» **Tekstfragment**
━━━
Maar we naderen de grote stad want de volgende ochtend blijken de elektrische fiets van Katheline en mijn heren Gazelle fiets gestolen. De oude racefiets en het opvouwfietsje waren niet interessant genoeg. Balen. Naar politiebureau en op 20e eeuwse wijze aangifte gedaan: wachten, smalle trappen op, klein kamertje met 2 bureaus en 2 dienders, op oude computers. Naast mij een vrouw die aangifte lijkt te doen van huiselijk geweld (privacy ho maar...). 's Middags gaan Katheline en Marin toch maar even Parijs in met trein en metro.
Woensdag 30 augustus vertrokken richting het Canal de Chelles waar een aantal bruggen volgens onze, naar later blijkt verouderde, kaart te laag zijn. Weer gebeld met vaarwegbeheerders: ze zijn toch allemaal hoog genoeg, de stuurhut mag blijven. Bij Neuilly-sur-Marne komen we weer op de rivier.
━━━
» **Opdrachten**
**A)** Geef letterlijk het deel van het reisverslag weer dat opent met de woorden "Maar we naderen" en sluit met "trein en metro.".
**B)** Geef uit de rijen ongewijzigd de regels terug van de regel met "kingdom: Animalia" tot en met de regel met "scientific name: Felis catus", en verder niets.
Het reisverslag en de rijen staan los van elkaar.

» **Getoonde rijen**
━━━
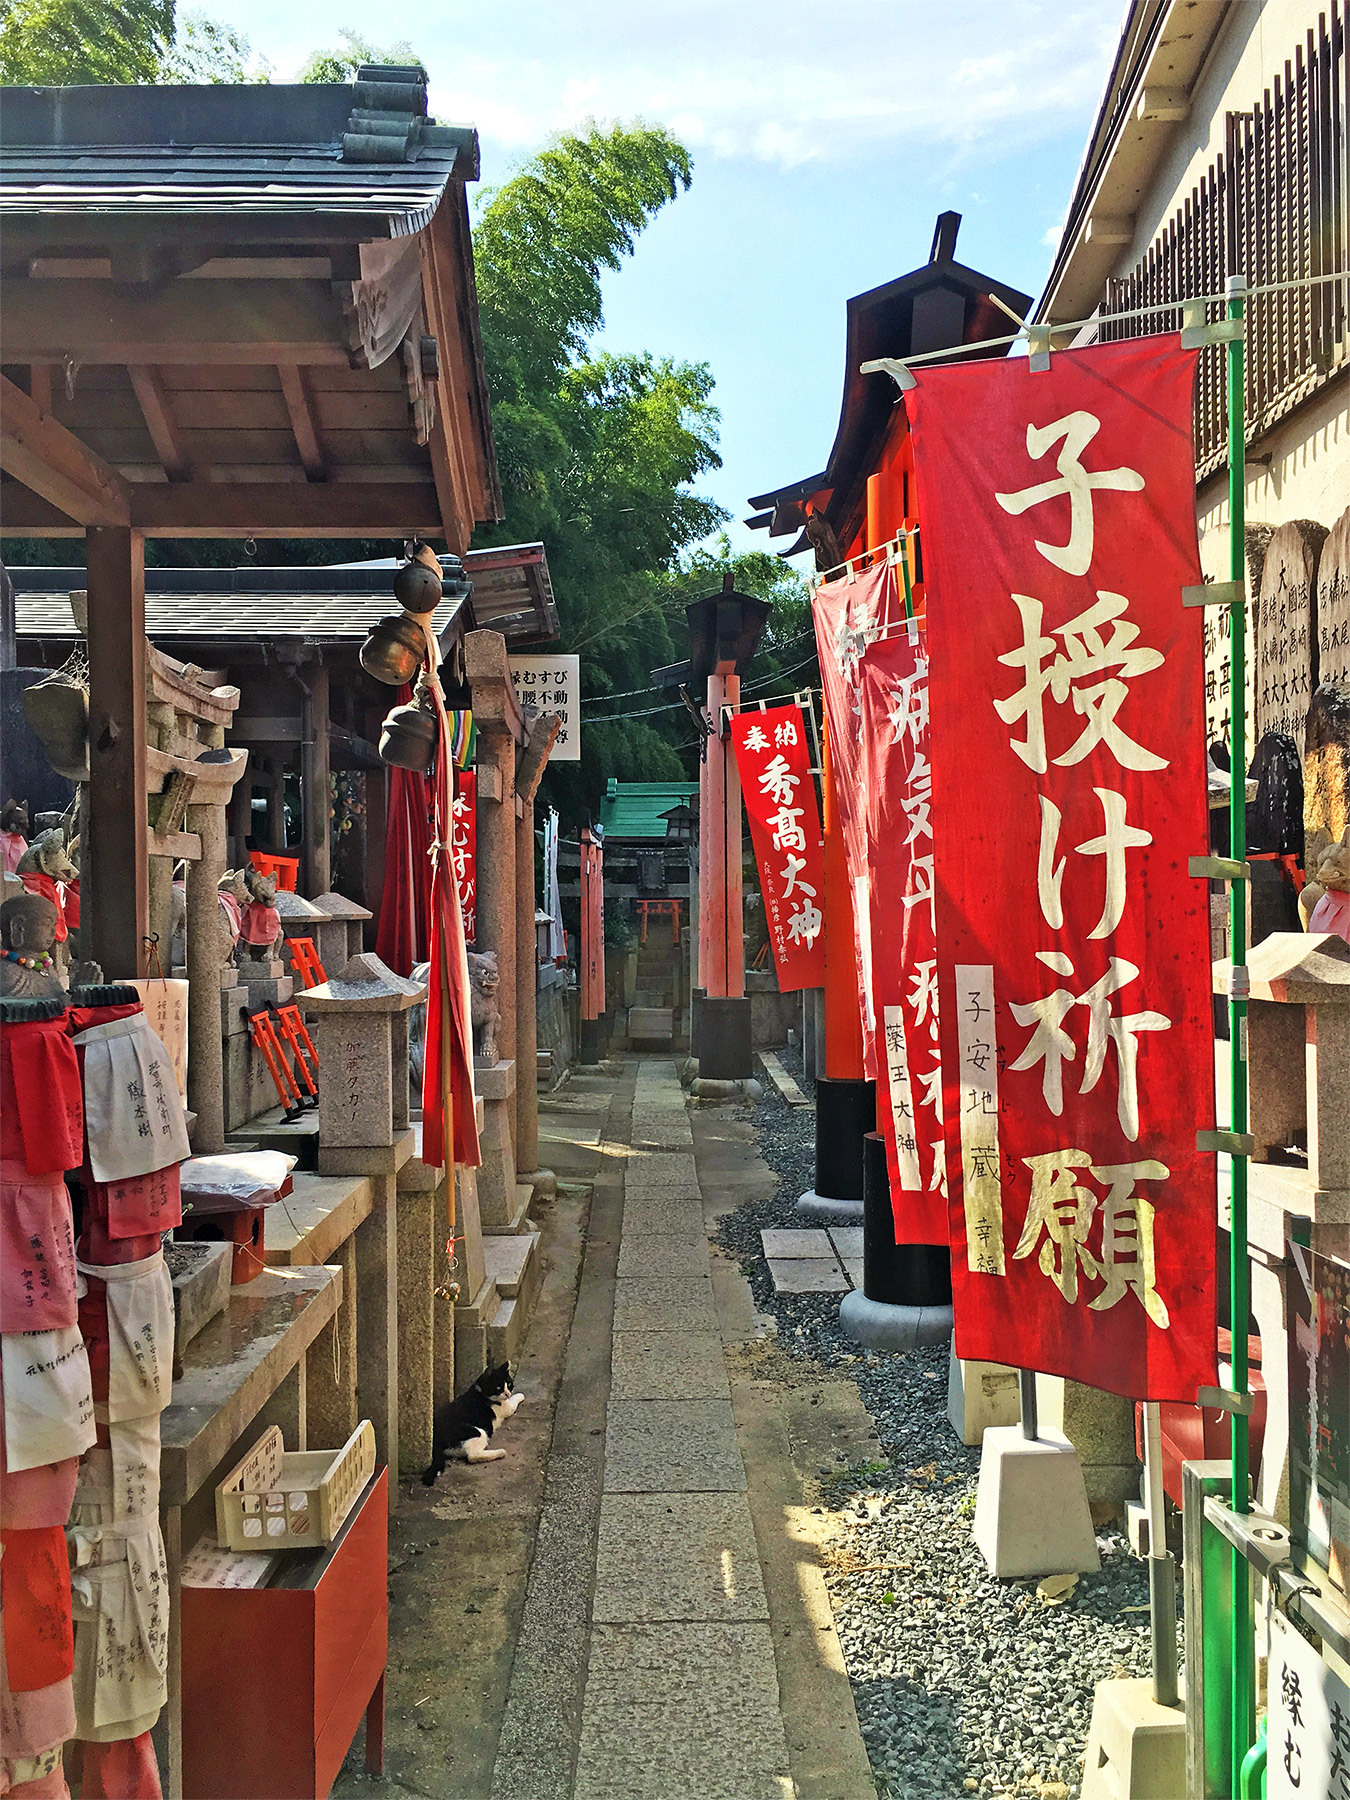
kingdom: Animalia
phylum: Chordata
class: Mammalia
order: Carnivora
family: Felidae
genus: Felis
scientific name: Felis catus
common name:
━━━
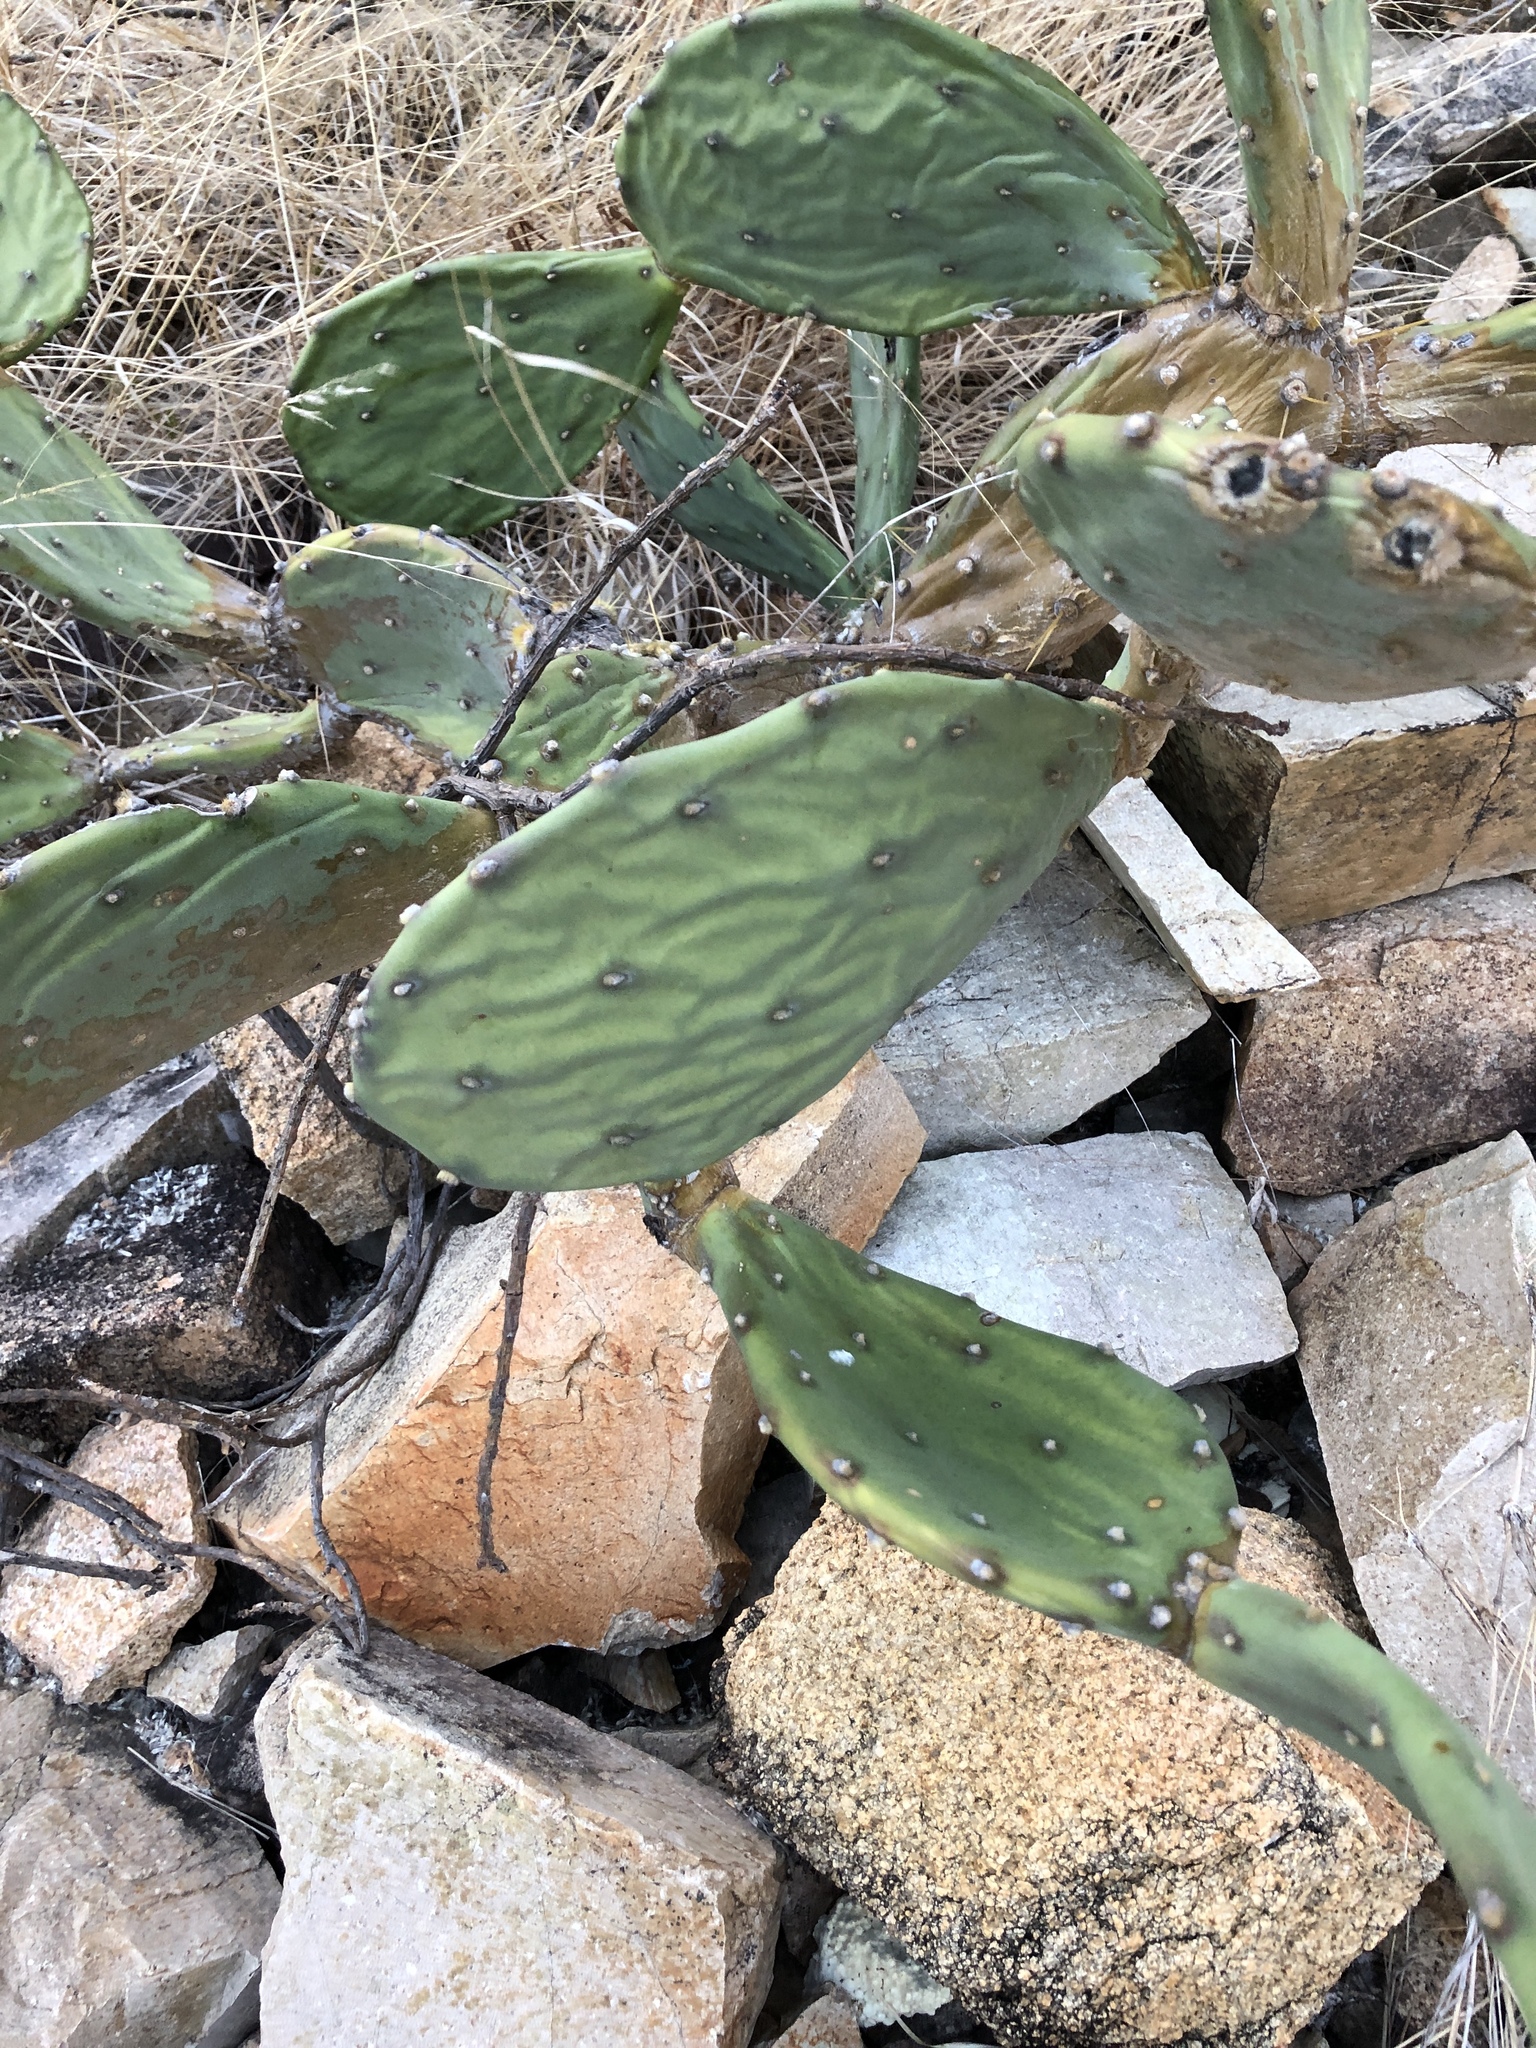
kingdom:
━━━
» **Uitgewerkte antwoorden**
**A)**
Maar we naderen de grote stad want de volgende ochtend blijken de elektrische fiets van Katheline en mijn heren Gazelle fiets gestolen. De oude racefiets en het opvouwfietsje waren niet interessant genoeg. Balen. Naar politiebureau en op 20e eeuwse wijze aangifte gedaan: wachten, smalle trappen op, klein kamertje met 2 bureaus en 2 dienders, op oude computers. Naast mij een vrouw die aangifte lijkt te doen van huiselijk geweld (privacy ho maar...). 's Middags gaan Katheline en Marin toch maar even Parijs in met trein en metro.

**B)**
kingdom: Animalia
phylum: Chordata
class: Mammalia
order: Carnivora
family: Felidae
genus: Felis
scientific name: Felis catus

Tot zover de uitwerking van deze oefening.